■ **PROBLEMS TO SOLVE**
1 - In the passage on Red Norvo's trio, who did Red Norvo invite to dinner so that he could meet Tal Farlow?
2 - List every person named in the paragraph of the passage on Red Norvo's trio that begins "Red Norvo had been a master of small group swing".
3 - From the passage on Red Norvo's trio, extract word for word everything from "Red Norvo had" down to "of his contemporaries.".

■ **PAGE EXCERPT**
┏━━

The great vibraphonist Red Norvo was working in New York with a sextet, including Mundell Lowe. Red wanted to be closer to his family in California, and thought that by cutting down to a trio, he'd be able to get more bookings on the West coast. He tried the trio out with Mundell on guitar in Philadelphia, then stopped in New York for a stay at Bop City, before heading west. Mundell didn't want to leave the east coast at that time, so he promised Red he would find the right player to take his place. Red had heard Tal play with Marshall Grant and thought he would be just the man, but didn't know his name. Mundell, unbeknownst to Red, had also decided that Tal would be the right replacement, and told Red not to worry about tracking down the player he had heard with Grant, but to come over for dinner where he would meet Tal Farlow. When he got there, he realized they had both been talking about the same man! Tal had nothing tying him down at the time and was only too glad to have the chance to play and travel with Red. It was the second time he would replace Mundell in a vibraphonist's trio (the first time with Marjorie Hyams).
Red Norvo had been a master of small group swing, an innovator in "chamber jazz" years before, and also embraced bebop, having organized a record date that featured Charlie Parker and Dizzy Gillespie in 1945. He often played lightning fast tempos, and paid close attention to creating interesting settings and textures for the tunes he played, seeking to get the most variety out of the three instruments of the trio. Tal struggled with the fast tempos for a while, being more inclined to the relaxed melodic phrasing of Lester Young, but quickly rose to the challenge, acquiring stunning guitar technique far exceeding any of his contemporaries.
When I played with Red in 1979 he told me how much Tal had shaken up the guitarists of the time. The great Barney Kessel, like many of the Charlie Christian disciples of the time, played with mostly down-strokes, but after hearing what Tal was able to do with alternate (down-up) picking, had to completely rethink his right-hand technique.

┗━━

■ **GIVEN DATA**
┏━━

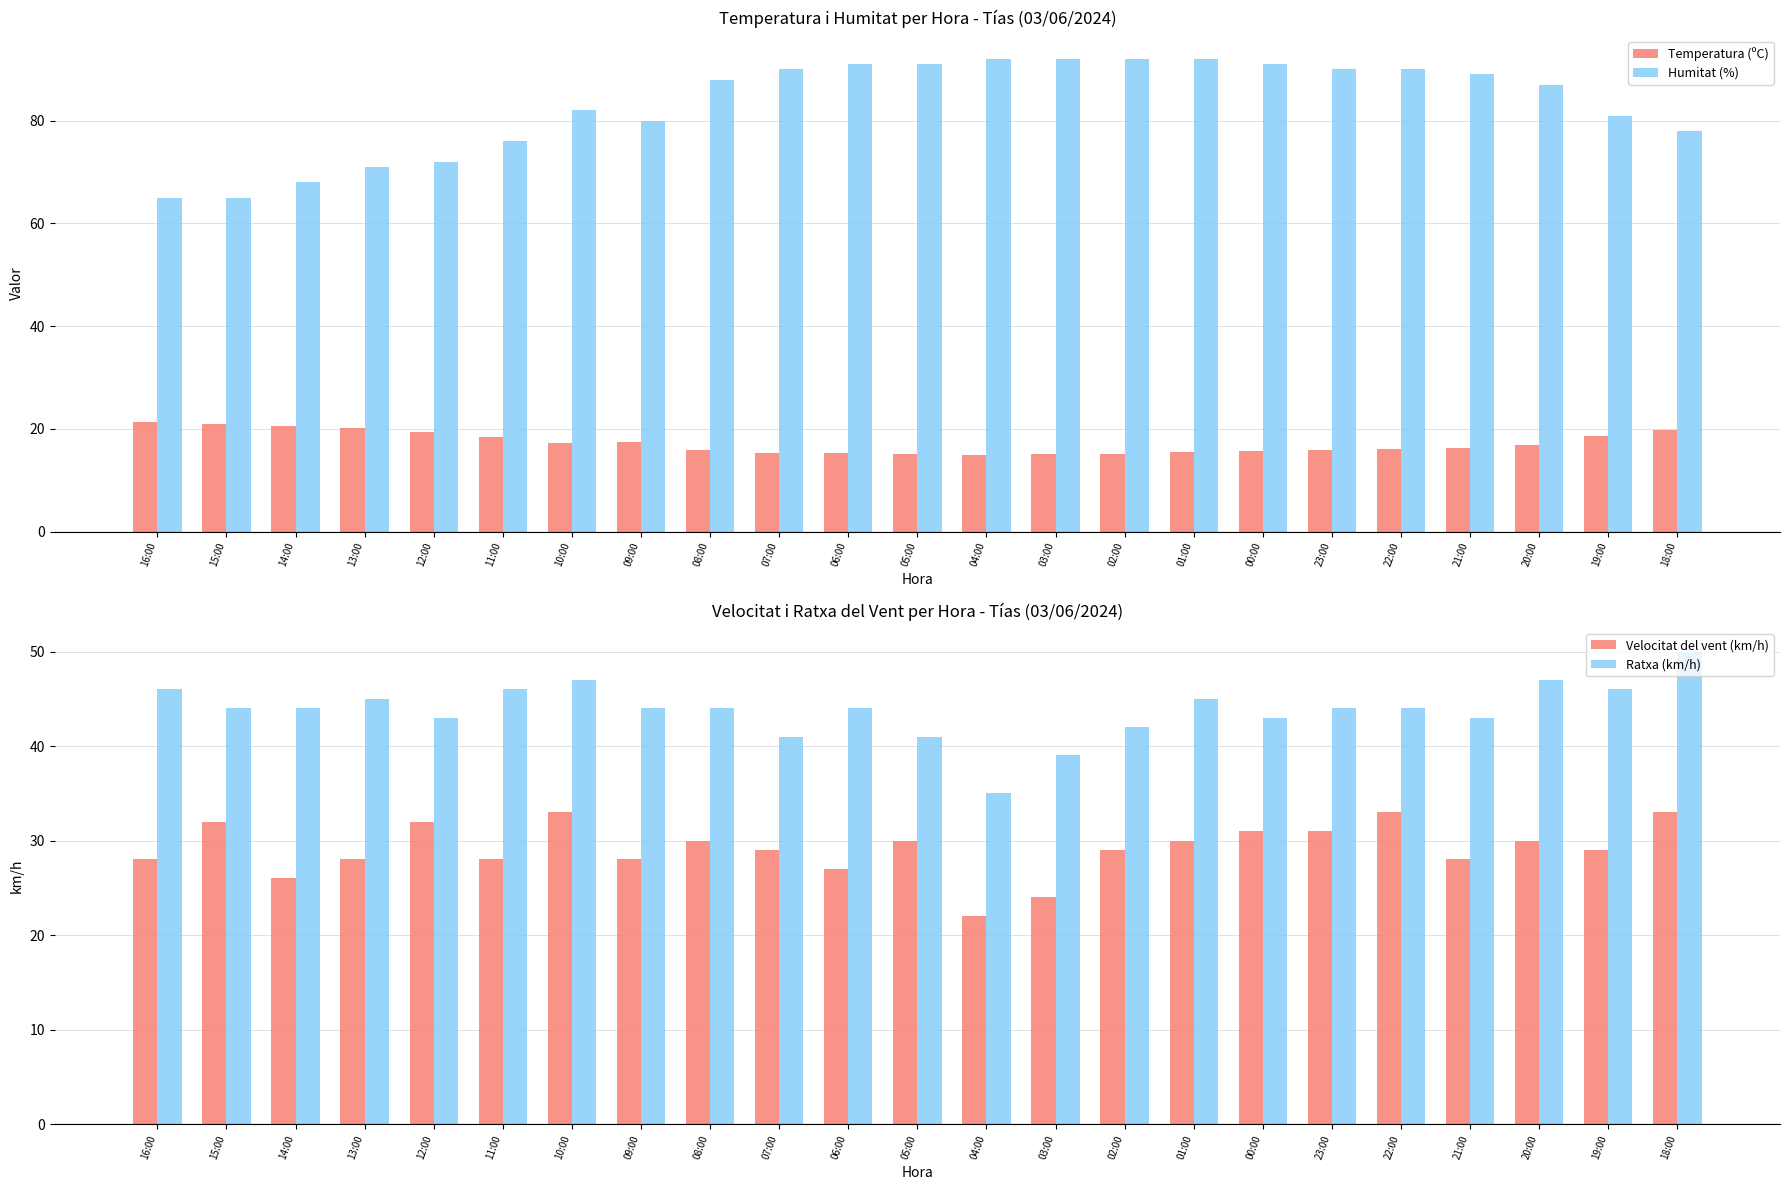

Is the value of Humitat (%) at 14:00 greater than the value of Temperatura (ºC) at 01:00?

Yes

┗━━

■ **PROBLEM SOLUTIONS**
1 - Mundell Lowe invited Red Norvo to dinner to meet Tal Farlow.

2 - Red Norvo, Charlie Parker, Dizzy Gillespie, Tal, Lester Young

3 -
Red Norvo had been a master of small group swing, an innovator in "chamber jazz" years before, and also embraced bebop, having organized a record date that featured Charlie Parker and Dizzy Gillespie in 1945. He often played lightning fast tempos, and paid close attention to creating interesting settings and textures for the tunes he played, seeking to get the most variety out of the three instruments of the trio. Tal struggled with the fast tempos for a while, being more inclined to the relaxed melodic phrasing of Lester Young, but quickly rose to the challenge, acquiring stunning guitar technique far exceeding any of his contemporaries.